ЗАДАНИЕ
Как продолжается текст о Лермонтове и «маловской истории»? Продолжите его, начав сразу после последнего приведенного предложения.

##### ФРАГМЕНТ ТЕКСТА #####

По содержанию фрагмент вернее всего отнести именно к польским событиям, но этому противоречит дата: восстание в Польше началось в ноябре, а стихи написаны на странице, имеющей авторскую помету: 10 июля (1830). Мнением большинства исследователей отрывок трактуется как отклик на революцию во Франции. Однако и эта версия противоречит реалиям текста. Первые известия о парижском возмущении дошли до Москвы в августе. Неясно также, какое отношение имеют к событиям во Франции «самодержавия сыны», да и Суворов вряд ли может быть назван злейшим врагом французской «вольности». К тому же на это событие Лермонтов уже откликнулся – памфлетом на Карла X.
Короче: если проставленное рукой автора число – 10 июля – не является датой французской революции, то почему бы не отнести стихи к Варшавскому восстанию, ведь в их содержании нет ни одного момента, который противоречил бы такому предположению? Лермонтов мог записать текст на оставшейся чистой странице – под датой задуманного, но не состоявшегося стихотворения. Месяц июль 1830 года был месяцем его литературной влюбленности в мадемуазель Сушкову, и каждый день того июля в Середникове, куда мисс Блэк-айз приезжала ежедневно, был поводом к еще и еще одному посланию… Так почему же не предположить, что в тот день между молодыми людьми произошло нечто, что Лермонтов отметил, со свойственной ему пунктуальностью, датой. А стихи не написались, поскольку вполне вероятно, что именно 10 июля 1830 года в Середникове стало известно: в редакции «Московских ведомостей» уже получено сообщение о севастопольской трагедии.
Впрочем, о какой бы революции ни шла здесь речь, стихотворение подтверждает, что и политико-нравственное отделение Лермонтов все-таки выбрал не случайно и что его тогдашние (в 1830–1831 гг.) политические предпочтения мало чем отличались от убеждений радикально настроенной университетской молодежи. Не избежал он, пусть и пассивного, соучастия в так называемой «маловской истории». История эта широко известна благодаря Александру Ивановичу Герцену, описавшему ее в «Былом и думах». Но существует и другая, не столь романтическая версия. Ее автор – Яков Костенецкий.
Экстраординарный профессор Михаил Яковлевич Малов читал на политическом отделении теорию гражданского и уголовного права: курс «был смесью отрывков из разных иностранных теоретиков», то есть «чистой чепухой без системы и идеи». На лекциях его, однако, было довольно тихо: Малов побаивался студентов, избегал делать им замечания, и они спокойно занимались каждый своим делом.
И вдруг тихий Малов, после того как его перевели из экстраординарных в ординарные, резко изменил стиль поведения. Он, как говорили студенты, «возгордился», из тишайшего сделался «самовластным». Аудитория, естественно, возмутилась и решила, сговорившись, проучить «зазнайку».

##### ИСХОДНЫЕ ДАННЫЕ #####

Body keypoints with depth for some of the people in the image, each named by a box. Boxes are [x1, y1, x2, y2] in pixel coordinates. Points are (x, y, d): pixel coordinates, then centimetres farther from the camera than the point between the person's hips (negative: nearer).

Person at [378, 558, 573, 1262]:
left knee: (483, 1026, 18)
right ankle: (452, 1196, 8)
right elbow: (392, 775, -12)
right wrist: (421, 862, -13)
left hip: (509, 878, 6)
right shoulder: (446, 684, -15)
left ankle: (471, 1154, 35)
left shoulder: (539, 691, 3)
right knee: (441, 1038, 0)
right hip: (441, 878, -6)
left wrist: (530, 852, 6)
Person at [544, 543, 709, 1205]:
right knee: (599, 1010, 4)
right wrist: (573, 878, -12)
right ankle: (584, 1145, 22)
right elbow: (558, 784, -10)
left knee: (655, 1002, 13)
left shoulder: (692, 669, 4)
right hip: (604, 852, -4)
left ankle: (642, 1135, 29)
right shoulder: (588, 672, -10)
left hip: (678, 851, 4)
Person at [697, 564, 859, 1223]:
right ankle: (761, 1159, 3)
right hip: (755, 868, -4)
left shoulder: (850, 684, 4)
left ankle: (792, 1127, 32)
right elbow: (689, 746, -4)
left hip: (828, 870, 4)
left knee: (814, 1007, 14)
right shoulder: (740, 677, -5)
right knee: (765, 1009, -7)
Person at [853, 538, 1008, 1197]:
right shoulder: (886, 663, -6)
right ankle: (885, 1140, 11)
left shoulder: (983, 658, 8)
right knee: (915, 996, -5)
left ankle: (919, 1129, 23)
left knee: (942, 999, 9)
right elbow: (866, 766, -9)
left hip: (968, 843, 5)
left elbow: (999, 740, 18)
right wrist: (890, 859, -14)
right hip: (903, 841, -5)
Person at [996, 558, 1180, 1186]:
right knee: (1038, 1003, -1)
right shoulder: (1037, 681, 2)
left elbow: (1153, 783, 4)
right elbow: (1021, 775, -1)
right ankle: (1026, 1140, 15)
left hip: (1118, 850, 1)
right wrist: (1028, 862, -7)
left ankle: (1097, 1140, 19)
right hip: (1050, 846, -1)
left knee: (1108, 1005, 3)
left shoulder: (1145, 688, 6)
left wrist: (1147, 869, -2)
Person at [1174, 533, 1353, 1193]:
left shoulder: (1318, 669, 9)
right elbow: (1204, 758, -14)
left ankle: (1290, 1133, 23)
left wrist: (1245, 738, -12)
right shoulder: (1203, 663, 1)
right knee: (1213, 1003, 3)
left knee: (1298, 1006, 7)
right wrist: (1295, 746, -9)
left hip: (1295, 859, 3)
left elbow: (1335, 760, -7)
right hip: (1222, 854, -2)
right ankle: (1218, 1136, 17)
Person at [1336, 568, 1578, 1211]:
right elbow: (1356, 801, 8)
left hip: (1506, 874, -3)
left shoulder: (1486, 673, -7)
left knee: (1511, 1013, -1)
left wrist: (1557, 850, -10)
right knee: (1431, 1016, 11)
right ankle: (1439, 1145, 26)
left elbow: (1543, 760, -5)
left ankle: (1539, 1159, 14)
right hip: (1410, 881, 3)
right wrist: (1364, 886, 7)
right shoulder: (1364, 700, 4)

#####

ОТВЕТ
Спокойно, по обычаю, выслушав более часа «чистой чепухи», минут за десять до звонка выбранные лица в разных концах аудитории стали демонстративно громко шаркать ногами. Малов изумился, попробовал «воздействовать» – не помогло: шарканье стало всеобщим, и профессор… струсил, смалодушничал, стал просить вошедших в раж студентов «пожалеть» его. Несмотря на азарт, массы устыдились – уж очень жалок был новоиспеченный «ординарный профессор»! Но Малов не оценил великодушия. Воспользовавшись наступившей тишиной, стал насмешничать: зачем-де перестали, продолжайте! Этого разгоряченные молодые люди уже не смогли вынести, повскакали с мест, затопали, стали колотить чем попало о спинки передних скамеек… Словом, устроилась, и как-то сама собой, настоящая «демонстрация». Малов выбежал из аудитории под яростные крики: «Вон! Вон! Вон!» Кто-то даже запустил ему вслед фуражку.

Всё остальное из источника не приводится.